Im Frühjahr blüht es so langsam, im Sommer ist alles grün und im Herbst fallen die Blätter wieder ab. Jedes Essen geht seinen Weg durch Dich, unabhängig davon, ob es Dir schmeckte oder nicht. Altes weicht, um Neuem Platz zu machen. Verbrauchtes geht und setzt frisches Leben und Energie frei.
Während der Kreislauf im biologischen Zusammenhang selbstverständlich ist, ist es in der Beziehungsebene zu Personen oder Gegenständen manchmal schwierig zu akzeptieren. Es wird an Freundschaften, an Partnerschaften oder an Souvenirs aus dem Urlaub festgehalten, selbst wenn damit Negatives verbunden wird. Die Ägyptenreise war beispielsweise ein Reinfall, doch die Souvenirsphinx steht trotzdem noch im Schrank. Ein "alter Freund" ist eingeschnappt, weil Du Dich nicht mehr gemeldet hast. Anstatt es der Natur gleich zu tun, hoffen wir stetig auf Besserung und binden uns so einen Klotz "der guten alten Zeit" ans Bein.
Aus einem Sicherheitsgedanken geboren, halten wir an Bekanntem fest statt unsere Energie auf Neues zu konzentrieren. Einen Fortschritt der Persönlichkeit gibt es allerdings nur, wenn Du Dich neuen Herausforderungen stellst. Altes also aufgibst und Dich auf Neues einlässt. Wer tagein, tagaus mit seinen Bekannten verbringt, hat keine Zeit mehr für andere Kontakte. Wer seinen Platz mit Erinnerungsstücken aus vergangenen Jahren belegt, hat keinen mehr für neue.
Wie erkennst Du also die "time to say goodbye"?
Bei Gegenständen ist ein guter Gradmesser ein Blick in Deine Schränke und Regale. Bekommst Du die Türen noch zu? Selbst wenn, hinterfrage bei Gelegenheit trotzdem, ob Du dies oder jenes jemals wieder in die Hand nimmst oder ob es nur noch ein Staubfänger ist. Deine Mitmenschen können vielleicht mehr damit anfangen, die Bibliothek freut sich beispielsweise über eine Bücherspende etc.

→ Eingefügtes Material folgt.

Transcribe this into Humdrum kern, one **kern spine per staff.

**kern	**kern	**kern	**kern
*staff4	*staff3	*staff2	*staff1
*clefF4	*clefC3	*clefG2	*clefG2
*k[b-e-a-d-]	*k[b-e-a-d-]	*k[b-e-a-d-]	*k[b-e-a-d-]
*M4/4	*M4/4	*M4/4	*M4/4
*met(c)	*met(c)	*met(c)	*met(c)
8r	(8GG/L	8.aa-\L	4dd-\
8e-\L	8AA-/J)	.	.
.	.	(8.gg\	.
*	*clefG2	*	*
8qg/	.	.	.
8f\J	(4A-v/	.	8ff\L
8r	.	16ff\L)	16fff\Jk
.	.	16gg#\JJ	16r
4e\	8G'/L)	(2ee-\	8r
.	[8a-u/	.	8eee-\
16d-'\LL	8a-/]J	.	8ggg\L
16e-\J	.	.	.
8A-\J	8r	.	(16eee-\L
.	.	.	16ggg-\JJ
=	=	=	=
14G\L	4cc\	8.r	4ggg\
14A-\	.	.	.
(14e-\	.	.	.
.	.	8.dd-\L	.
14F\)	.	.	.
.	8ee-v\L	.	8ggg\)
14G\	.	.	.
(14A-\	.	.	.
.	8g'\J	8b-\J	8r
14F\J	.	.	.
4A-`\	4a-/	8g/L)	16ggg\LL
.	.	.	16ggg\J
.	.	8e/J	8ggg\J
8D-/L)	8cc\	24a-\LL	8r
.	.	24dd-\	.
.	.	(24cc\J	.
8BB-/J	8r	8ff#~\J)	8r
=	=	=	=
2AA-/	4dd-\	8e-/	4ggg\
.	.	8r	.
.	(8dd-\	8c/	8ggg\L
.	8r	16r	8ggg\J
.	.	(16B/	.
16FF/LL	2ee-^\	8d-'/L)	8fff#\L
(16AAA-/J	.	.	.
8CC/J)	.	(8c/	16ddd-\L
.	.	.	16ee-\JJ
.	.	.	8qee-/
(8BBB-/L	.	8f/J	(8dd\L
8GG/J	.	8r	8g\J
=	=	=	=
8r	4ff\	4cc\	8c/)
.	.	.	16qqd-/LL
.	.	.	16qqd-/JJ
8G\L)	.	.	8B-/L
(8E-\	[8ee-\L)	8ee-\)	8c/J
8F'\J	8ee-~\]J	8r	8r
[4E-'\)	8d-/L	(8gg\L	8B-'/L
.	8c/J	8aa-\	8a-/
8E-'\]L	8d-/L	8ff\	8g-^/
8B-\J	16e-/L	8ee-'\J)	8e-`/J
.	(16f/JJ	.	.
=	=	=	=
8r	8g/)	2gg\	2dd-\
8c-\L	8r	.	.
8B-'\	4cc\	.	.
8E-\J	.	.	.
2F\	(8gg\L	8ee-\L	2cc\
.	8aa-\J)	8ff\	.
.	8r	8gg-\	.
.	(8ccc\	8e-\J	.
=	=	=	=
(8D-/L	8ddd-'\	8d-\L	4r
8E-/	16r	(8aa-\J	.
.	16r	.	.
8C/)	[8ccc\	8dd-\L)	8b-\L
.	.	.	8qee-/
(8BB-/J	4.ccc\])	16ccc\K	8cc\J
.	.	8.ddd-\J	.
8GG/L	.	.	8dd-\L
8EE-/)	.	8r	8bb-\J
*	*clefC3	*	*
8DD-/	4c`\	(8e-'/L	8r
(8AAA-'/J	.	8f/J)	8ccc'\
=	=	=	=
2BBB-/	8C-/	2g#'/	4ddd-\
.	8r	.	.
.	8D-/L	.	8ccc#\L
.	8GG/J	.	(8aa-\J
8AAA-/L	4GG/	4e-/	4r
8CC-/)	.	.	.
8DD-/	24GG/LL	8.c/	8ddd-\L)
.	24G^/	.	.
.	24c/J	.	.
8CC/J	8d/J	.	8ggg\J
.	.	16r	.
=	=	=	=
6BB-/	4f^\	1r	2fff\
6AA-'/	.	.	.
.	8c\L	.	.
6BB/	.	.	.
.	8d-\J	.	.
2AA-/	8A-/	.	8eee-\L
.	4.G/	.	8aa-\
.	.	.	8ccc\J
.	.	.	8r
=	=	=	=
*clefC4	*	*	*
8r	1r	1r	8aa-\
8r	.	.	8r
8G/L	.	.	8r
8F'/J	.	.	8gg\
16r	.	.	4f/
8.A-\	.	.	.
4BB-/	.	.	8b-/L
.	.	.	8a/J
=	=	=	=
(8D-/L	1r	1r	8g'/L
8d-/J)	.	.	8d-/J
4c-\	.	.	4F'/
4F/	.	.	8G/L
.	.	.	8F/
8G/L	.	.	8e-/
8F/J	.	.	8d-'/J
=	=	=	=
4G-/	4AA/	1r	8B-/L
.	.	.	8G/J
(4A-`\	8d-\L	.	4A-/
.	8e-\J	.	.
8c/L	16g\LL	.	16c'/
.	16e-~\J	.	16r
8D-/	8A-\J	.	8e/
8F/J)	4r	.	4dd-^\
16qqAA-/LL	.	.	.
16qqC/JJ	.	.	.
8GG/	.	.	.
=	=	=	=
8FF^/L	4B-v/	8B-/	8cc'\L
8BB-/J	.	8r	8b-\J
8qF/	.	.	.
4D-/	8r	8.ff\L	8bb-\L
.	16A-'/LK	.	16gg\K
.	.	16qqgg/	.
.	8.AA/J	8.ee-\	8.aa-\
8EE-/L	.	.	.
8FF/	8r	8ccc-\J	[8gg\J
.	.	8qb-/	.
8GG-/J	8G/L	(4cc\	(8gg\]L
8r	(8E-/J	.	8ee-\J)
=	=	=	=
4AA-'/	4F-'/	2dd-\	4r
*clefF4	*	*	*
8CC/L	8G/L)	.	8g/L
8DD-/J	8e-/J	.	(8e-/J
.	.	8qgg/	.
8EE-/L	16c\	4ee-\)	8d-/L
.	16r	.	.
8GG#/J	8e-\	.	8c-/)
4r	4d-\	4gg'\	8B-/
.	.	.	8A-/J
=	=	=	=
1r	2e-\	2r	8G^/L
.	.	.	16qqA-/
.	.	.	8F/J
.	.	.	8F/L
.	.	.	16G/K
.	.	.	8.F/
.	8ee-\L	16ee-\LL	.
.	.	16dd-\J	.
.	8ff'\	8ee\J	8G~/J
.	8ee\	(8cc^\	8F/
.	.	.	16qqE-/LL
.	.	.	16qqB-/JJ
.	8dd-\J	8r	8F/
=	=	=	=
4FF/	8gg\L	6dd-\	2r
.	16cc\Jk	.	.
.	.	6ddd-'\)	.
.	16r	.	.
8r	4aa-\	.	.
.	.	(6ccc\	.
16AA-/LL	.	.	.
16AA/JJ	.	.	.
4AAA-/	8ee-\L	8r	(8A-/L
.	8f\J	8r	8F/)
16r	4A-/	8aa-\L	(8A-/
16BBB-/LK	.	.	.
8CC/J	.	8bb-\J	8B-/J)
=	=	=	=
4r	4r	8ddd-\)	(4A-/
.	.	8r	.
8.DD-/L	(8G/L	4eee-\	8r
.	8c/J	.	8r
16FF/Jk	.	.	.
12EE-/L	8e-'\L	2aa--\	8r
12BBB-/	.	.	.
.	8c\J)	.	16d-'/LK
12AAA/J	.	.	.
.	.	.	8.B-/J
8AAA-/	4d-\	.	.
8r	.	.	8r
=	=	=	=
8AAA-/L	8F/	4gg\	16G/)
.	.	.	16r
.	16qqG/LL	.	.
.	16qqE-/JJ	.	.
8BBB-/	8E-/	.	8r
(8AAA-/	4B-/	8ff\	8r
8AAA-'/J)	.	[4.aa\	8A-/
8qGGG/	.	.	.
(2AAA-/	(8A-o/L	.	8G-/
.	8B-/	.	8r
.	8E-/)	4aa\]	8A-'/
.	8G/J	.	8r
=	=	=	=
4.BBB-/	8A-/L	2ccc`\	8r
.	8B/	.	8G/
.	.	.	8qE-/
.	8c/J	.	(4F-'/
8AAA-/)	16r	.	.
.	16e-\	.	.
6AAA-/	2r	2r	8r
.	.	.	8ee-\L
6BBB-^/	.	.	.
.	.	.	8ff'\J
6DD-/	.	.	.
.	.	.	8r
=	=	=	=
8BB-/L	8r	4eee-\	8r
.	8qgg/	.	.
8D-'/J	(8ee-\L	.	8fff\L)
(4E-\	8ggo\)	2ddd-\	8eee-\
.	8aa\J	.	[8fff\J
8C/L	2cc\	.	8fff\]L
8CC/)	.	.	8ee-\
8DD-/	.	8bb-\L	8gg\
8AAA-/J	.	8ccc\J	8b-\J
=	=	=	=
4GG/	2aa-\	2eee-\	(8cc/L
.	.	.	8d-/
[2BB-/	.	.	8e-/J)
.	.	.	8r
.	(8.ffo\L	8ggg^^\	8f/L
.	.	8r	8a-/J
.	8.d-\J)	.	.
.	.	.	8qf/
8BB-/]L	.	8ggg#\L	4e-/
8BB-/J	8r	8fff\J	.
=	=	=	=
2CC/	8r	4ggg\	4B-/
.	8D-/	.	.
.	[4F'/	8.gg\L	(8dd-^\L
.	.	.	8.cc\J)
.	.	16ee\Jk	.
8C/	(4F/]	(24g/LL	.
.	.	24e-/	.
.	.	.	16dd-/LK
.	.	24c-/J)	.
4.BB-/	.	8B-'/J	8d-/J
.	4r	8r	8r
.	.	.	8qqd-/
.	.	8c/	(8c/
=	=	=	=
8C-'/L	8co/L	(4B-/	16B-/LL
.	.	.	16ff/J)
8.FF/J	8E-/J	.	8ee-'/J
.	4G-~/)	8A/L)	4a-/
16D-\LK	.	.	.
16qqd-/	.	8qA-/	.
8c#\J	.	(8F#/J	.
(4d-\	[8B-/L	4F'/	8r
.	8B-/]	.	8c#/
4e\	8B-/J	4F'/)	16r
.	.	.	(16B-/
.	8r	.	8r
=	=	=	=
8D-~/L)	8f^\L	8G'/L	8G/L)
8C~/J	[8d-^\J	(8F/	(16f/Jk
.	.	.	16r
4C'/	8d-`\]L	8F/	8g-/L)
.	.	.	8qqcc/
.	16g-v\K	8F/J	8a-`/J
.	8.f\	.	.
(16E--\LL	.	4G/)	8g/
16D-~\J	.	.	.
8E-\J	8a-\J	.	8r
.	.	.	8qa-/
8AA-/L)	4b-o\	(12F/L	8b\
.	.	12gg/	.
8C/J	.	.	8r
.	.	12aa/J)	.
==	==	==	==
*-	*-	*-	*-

Du magst jetzt einwenden, dass manche Stücke mit Erinnerungen behaftet sind, andererseits ist die Erinnerung immer in Dir. Der Urlaub, die Freundschaft... war ein Teil Deines Lebens, also ist das Souvenir wirklich notwendig?
In einer Beziehung ist es schon ein ganzes Stück schwieriger. Hier wird es wohl keinen "richtigen" Zeitpunkt geben. Der Moment ist nicht selten schmerzvoll, entweder weil eine wichtige Person verloren geht oder die Erkenntnis eingetreten ist, sich auseinander gelebt zu haben. In beiden Fällen entsteht ein Vakuum, das manchmal für immer bleibt.
Möglicherweise gibt es aber auch Menschen in Deinem Leben, die Dir schon seit längerem auf den "Senkel" gehen. Hier ist der beste Weg, die Person zu allererst auf ihr Verhalten anzusprechen (lese hier wie: Wer austeilen will, muss auch einstecken können). Im nächsten Schritt ist eine feste Frist für eine Verhaltensänderung auszumachen und diese einzuhalten. Sollte sich die Beziehung zur betroffenen Person nicht bessern, würde ich mir nicht länger die Laune verderben lassen. -Das Leben ist zu kurz dafür und es gibt viele "andere" wunderbare Menschen, die gerne Zeit mit Dir verbringen.